**What to do:** Transcribe exactly everything in the data below from the line containing "Performance Relativa –" down to the line containing "srećan sam i zbog gola. Naravno, tim je na", both lines included and nothing further.

**Provided records:**

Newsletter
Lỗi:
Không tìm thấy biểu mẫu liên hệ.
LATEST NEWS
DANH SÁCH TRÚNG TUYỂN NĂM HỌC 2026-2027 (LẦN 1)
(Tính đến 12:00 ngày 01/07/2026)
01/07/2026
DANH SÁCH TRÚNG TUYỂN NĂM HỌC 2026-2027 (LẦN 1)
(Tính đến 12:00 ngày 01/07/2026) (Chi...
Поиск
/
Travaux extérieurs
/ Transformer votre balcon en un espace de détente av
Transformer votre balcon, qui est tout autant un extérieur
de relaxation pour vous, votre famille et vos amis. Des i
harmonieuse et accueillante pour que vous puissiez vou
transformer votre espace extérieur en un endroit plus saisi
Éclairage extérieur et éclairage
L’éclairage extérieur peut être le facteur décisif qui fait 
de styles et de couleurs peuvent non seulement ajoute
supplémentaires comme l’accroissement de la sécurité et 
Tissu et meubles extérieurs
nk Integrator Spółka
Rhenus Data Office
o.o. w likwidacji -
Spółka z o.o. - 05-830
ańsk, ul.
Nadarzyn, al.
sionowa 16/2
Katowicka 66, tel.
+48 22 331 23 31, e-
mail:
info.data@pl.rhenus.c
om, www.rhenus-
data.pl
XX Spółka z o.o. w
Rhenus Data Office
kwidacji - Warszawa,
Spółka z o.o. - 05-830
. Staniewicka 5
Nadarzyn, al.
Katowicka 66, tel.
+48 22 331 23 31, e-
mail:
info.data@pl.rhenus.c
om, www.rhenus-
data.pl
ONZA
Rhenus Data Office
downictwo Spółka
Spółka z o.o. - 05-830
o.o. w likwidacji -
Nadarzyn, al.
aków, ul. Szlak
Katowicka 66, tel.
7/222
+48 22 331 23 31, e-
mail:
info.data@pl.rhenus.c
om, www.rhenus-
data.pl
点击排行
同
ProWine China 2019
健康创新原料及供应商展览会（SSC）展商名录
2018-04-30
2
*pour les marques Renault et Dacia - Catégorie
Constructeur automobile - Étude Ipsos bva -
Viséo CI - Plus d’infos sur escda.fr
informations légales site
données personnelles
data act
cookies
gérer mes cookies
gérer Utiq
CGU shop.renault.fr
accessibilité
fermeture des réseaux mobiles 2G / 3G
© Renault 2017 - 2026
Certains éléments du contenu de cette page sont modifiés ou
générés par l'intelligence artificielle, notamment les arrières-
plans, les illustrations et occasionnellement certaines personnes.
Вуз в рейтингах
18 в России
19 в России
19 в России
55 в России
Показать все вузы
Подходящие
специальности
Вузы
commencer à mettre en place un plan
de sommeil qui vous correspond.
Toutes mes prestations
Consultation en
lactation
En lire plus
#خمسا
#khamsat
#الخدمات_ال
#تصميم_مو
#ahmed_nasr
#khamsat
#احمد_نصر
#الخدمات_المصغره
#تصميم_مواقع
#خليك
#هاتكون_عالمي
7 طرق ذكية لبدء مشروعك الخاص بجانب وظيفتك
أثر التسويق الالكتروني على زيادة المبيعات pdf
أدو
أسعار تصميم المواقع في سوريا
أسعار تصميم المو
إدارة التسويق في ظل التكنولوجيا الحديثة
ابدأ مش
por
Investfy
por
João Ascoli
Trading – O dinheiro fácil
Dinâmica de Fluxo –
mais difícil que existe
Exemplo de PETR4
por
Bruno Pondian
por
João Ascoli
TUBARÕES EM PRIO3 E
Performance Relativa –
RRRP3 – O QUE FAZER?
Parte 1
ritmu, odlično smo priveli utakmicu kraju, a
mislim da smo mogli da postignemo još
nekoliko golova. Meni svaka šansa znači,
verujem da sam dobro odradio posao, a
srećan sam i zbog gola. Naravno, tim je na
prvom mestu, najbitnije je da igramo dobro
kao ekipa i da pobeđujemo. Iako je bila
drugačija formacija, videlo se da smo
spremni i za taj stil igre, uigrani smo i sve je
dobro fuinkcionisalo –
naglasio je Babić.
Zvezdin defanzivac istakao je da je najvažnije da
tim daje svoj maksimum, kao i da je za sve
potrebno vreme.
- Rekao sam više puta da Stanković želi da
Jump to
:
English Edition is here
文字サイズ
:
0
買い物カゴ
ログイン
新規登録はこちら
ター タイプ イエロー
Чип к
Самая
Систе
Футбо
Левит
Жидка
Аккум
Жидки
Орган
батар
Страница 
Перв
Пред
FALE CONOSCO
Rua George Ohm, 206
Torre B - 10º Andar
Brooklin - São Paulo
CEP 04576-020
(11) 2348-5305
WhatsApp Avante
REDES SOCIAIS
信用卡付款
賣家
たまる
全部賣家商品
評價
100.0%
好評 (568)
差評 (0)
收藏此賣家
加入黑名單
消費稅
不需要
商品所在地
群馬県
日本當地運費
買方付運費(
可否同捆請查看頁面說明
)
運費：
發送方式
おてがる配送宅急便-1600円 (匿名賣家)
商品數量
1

**Result:**
Performance Relativa –
RRRP3 – O QUE FAZER?
Parte 1
ritmu, odlično smo priveli utakmicu kraju, a
mislim da smo mogli da postignemo još
nekoliko golova. Meni svaka šansa znači,
verujem da sam dobro odradio posao, a
srećan sam i zbog gola. Naravno, tim je na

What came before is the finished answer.